本文集中探讨了计算机视觉任务中的通用架构问题。最近的一些研究集中于通过精心设计的空间令牌混合器(Spatial Token Mixer, STM)来提高性能。但是，作者认为一个设计良好的通用架构可以显著提高整个骨干网络的性能，而不论配备哪种空间标记混合器。因此，本文提出了UniNeXt，一种改进的通用架构。
为了验证其有效性，本文采用了各种经典和现代化设计实例化了 STM。实现结果表明，与它们最初提出的架构相比，所提架构可以稳定地提高所有 STM 的性能，并缩小它们之间的性能差距。令人惊讶的是，当配备最原始的局部窗口注意力的UniNeXt甚至优于之前的最新技术，这表明优秀的 STM 可能会因为通用架构的次优性而受到压制，这进一步显示了对视觉骨干网络通用架构的研究的重要性。

在本文中，UniNeXt的主要设计思想是通过三种方法增加归纳偏差：

添加并行的 EC 分支到 STM
在FFN后添加 PC 模块
在 FFN 中添加 3×3 深度可分离卷积 Hdc

如图2所示，UniNeXt 整体依旧沿用了常见的金字塔结构，包含四个分层阶段，每个阶段都包含一个下采样层和多个Unified Blocks。在下采样层中，每个阶段的空间下采样比例为 2，通道数扩展两倍。统一块中的 TOken 数量保持一致。最后，本文方法应用全局平均池化(Global Average Pooling, GAP)和全连接层来执行图像分类任务。

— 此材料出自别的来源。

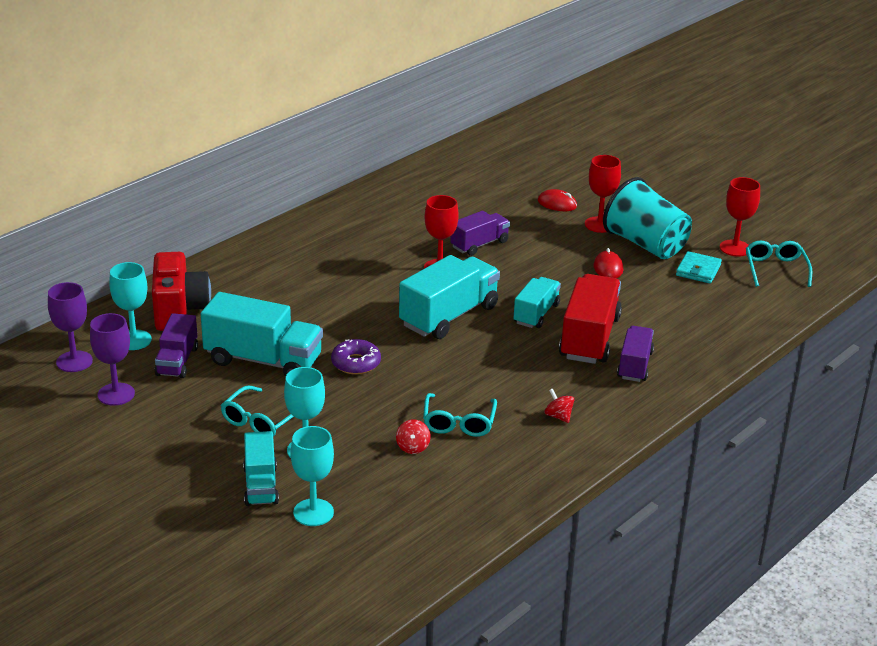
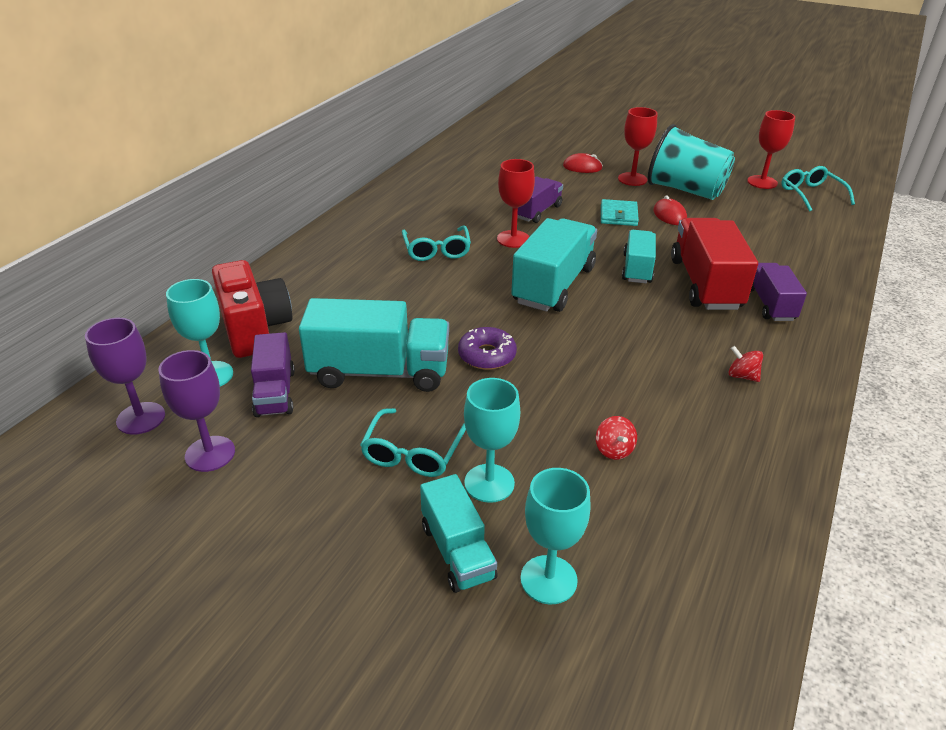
camera: 15 degrees left, 5 degrees up
turquoise glasses [423,393,497,437] -> turquoise glasses moved to [402,225,471,261]
turquoise wallet [676,251,722,284] -> turquoise wallet moved to [601,199,639,226]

1.1 High-dimensional Convolution (HdC)

HdC是一种轻量的深度可分离卷积，它可以将高维特征进行局部融合，从而编码高维隐式特征，提高模型的性能。作者继承和扩展了这种卷积嵌入机制，首先使用 MLP 的第一个线性层将特征维度映射到高维特征 F，然后使用深度可分离卷积来进行局部融合，从而编码高维隐式特征，提高模型的效率。通过这种方法，UniNeXt 可以更好地建模高维特征，并且在保持模型轻量化的同时，获得更好的性能。

1.2 Embedded Convolution (EC)

其次，本文进一步提出了Embedded Convolution，主要有两个方面的动机：

EC 增强了模型的归纳偏差，这对于学习和泛化至关重要。
EC 与所有现有的 Token Mixer 兼容，提供了跨各种架构的灵活性和易于实现性。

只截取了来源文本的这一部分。